Le multiplicateur keynésien demeure l’un des outils conceptuels les plus mobilisés pour comprendre et orienter les politiques économiques en période de crise. De la Grande Dépression aux plans de relance post-COVID, en passant par la reconstruction d’après-guerre, il a montré sa capacité à générer des effets d’entraînement significatifs lorsque les conditions sont réunies : ciblage précis des investissements, confiance des acteurs, limitation des « fuites » vers l’épargne ou les importations. Le multiplicateur keynésien n’est pas qu’une vieille formule poussiéreuse sortie d’un manuel d’économie. On injecte un peu d’argent public, et l’économie se met à tourner comme une bicyclette qu’on relance d’un coup de pédale. Bien sûr, il faut pédaler dans la bonne direction : un mauvais cadrage, et on se retrouve à arroser le désert. Les exemples historiques – du New Deal au plan de relance vert de l’UE – montrent que la dépense publique peut, dans certaines conditions, enclencher des réactions en chaîne bénéfiques. Mais comme le disait Paul Samuelson : « En matière de relance, le diable est dans les détails ». Et parfois, le diable s’appelle fuites à l’importation, inflation imprévue ou délais politiques…

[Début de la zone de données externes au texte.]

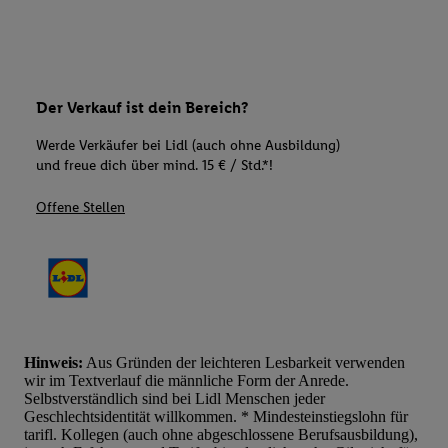
Der Verkauf ist dein Bereich?
Werde Verkäufer bei Lidl (auch ohne Ausbildung)
und freue dich über mind. 15 € / Std.*!
Offene Stellen
Hinweis:
Aus Gründen der leichteren Lesbarkeit verwenden
wir im Textverlauf die männliche Form der Anrede.
Selbstverständlich sind bei Lidl Menschen jeder
Geschlechtsidentität willkommen. * Mindesteinstiegslohn für
tarifl. Kollegen (auch ohne abgeschlossene Berufsausbildung),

En définitive, le multiplicateur keynésien reste un levier d’action puissant, à condition d’être manié avec rigueur et discernement. Utilisé à bon escient, il peut être un catalyseur de prospérité et de cohésion sociale ; mal maîtrisé, il risque de n’être qu’une dépense coûteuse aux effets limités. L’enjeu, pour les décideurs publics, est donc moins de savoir si le multiplicateur fonctionne, que de créer les conditions pour qu’il fonctionne pleinement.